Here is a small code example that illustrates the question:

module LeakyTypeModule

   implicit none
   private

   type, public :: LeakyType
      real, pointer :: dontLeakMe(:) => null()
   contains
      procedure :: New
      final     :: Finalizer
   end type

contains

   subroutine New(self, n)
      class(LeakyType), intent(out) :: self
      integer         , intent(in)  :: n
      allocate(self%dontLeakMe(n))
      self%dontLeakMe = 42.0
   end subroutine

   subroutine Finalizer(self)
      type(LeakyType), intent(inout) :: self
      if (associated(self%dontLeakMe)) deallocate(self%dontLeakMe)
   end subroutine

end module


program leak

   use LeakyTypeModule
   implicit none

   type(LeakyType), allocatable :: arr(:)

   allocate(arr(1))
   call arr(1)%New(1000)
   deallocate(arr)

end program

Note that this program leaks the dontLeakMe array allocated in the New() method of LeakyType.
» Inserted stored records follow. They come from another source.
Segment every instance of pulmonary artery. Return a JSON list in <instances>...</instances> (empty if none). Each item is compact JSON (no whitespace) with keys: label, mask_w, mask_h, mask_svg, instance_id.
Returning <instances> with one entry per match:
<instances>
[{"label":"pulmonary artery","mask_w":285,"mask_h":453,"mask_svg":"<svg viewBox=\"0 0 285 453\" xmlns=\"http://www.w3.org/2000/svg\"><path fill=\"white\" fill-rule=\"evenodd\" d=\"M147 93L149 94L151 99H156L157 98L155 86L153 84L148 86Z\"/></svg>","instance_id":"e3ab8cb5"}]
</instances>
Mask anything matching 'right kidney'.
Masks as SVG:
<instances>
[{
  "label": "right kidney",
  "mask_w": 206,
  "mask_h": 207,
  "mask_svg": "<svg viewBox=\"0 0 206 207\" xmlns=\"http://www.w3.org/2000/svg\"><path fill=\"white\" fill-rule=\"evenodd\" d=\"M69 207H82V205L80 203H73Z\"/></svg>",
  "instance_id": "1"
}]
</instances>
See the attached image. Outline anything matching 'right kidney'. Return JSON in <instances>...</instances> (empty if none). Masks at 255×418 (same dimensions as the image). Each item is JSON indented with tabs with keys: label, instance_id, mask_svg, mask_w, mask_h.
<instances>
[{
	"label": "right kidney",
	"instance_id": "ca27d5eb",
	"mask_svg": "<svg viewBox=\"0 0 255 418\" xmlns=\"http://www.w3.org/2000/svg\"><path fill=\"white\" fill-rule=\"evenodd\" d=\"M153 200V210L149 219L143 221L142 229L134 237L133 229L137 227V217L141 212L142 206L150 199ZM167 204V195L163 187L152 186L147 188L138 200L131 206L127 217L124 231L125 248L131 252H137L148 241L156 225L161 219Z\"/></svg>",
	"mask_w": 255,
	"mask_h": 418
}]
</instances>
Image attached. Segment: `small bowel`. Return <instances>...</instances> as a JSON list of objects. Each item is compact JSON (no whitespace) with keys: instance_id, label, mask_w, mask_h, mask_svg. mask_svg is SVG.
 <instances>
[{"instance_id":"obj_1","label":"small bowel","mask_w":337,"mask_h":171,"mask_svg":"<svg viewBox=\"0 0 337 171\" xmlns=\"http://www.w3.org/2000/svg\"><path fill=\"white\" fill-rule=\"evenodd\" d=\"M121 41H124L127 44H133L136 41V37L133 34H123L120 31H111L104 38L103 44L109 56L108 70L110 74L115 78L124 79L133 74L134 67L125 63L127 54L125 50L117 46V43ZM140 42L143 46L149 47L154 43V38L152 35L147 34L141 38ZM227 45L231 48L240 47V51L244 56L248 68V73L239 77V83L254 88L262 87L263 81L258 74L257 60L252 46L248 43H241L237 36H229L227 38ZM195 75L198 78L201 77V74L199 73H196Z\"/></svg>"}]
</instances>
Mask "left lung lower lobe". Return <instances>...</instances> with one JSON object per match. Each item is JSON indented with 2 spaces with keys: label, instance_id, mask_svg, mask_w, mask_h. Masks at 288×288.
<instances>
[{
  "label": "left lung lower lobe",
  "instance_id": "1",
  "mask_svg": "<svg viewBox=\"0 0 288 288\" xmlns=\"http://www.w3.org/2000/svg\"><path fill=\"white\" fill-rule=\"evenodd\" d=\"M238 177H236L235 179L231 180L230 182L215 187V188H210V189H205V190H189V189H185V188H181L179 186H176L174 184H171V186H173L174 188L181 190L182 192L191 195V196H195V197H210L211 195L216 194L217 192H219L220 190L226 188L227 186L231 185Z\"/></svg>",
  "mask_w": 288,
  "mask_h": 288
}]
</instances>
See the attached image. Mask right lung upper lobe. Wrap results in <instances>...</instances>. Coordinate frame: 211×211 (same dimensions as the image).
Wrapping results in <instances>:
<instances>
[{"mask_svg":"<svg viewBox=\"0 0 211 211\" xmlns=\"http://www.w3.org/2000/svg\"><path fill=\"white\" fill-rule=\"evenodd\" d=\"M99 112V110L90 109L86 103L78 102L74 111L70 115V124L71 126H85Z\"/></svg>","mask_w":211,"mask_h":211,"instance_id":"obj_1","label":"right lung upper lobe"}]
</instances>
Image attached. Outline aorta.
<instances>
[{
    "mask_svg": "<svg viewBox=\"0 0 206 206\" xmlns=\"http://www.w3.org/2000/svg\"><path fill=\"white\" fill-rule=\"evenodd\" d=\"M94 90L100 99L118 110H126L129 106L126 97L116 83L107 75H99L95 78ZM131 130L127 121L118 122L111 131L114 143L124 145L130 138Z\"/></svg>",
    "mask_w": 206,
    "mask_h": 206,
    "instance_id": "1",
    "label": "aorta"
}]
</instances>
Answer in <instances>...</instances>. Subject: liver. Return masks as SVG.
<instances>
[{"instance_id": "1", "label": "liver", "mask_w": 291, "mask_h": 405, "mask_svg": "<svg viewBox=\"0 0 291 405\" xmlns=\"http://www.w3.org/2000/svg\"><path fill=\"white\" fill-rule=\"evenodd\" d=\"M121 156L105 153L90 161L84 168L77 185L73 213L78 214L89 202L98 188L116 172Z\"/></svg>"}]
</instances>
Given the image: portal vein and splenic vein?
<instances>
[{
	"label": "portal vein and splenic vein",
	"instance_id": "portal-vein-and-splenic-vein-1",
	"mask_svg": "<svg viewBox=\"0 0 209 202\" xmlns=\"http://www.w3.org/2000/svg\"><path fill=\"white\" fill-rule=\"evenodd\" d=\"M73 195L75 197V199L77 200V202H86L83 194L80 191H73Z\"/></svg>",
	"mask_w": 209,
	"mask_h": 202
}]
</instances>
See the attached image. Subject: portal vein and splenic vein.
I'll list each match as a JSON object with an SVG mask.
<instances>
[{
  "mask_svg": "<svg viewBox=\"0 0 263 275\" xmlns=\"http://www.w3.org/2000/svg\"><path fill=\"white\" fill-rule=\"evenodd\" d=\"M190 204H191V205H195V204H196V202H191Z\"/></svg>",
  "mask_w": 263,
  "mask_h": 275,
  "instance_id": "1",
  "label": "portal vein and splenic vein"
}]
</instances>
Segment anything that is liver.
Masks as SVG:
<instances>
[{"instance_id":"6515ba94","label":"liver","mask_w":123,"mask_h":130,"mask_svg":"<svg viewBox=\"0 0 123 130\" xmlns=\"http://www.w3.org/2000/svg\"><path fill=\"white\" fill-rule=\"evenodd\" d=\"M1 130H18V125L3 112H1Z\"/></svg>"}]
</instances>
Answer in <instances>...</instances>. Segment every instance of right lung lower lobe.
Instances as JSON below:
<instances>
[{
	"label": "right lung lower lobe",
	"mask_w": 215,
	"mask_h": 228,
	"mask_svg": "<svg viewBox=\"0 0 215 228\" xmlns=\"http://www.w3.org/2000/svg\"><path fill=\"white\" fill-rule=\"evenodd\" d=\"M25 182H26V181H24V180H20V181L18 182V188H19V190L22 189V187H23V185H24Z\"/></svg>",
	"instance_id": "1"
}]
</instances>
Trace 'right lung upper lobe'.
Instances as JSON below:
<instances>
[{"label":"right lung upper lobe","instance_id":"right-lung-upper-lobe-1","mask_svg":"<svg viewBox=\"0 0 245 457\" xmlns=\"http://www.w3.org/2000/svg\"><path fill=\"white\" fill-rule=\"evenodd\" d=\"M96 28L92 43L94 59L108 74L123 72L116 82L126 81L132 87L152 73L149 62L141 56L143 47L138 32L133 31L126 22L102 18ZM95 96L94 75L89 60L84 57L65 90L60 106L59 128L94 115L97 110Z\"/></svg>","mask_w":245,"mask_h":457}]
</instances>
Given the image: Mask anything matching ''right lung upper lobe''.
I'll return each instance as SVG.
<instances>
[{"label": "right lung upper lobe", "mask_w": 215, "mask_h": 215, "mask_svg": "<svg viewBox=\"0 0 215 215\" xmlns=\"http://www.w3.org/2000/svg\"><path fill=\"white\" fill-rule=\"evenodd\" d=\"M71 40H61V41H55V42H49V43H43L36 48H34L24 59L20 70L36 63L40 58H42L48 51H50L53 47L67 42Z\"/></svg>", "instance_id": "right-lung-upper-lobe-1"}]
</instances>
At first this was a bit surprising for me but, then I discovered that the problem can be fixed by declaring the finalizer elemental. Both gfortran and ifort behave in the same way, so I assume this behaviour is following the Fortran 2003 standard.

Can anyone confirm this? To be honest I have a hard time time understanding what the standard says on this particular point.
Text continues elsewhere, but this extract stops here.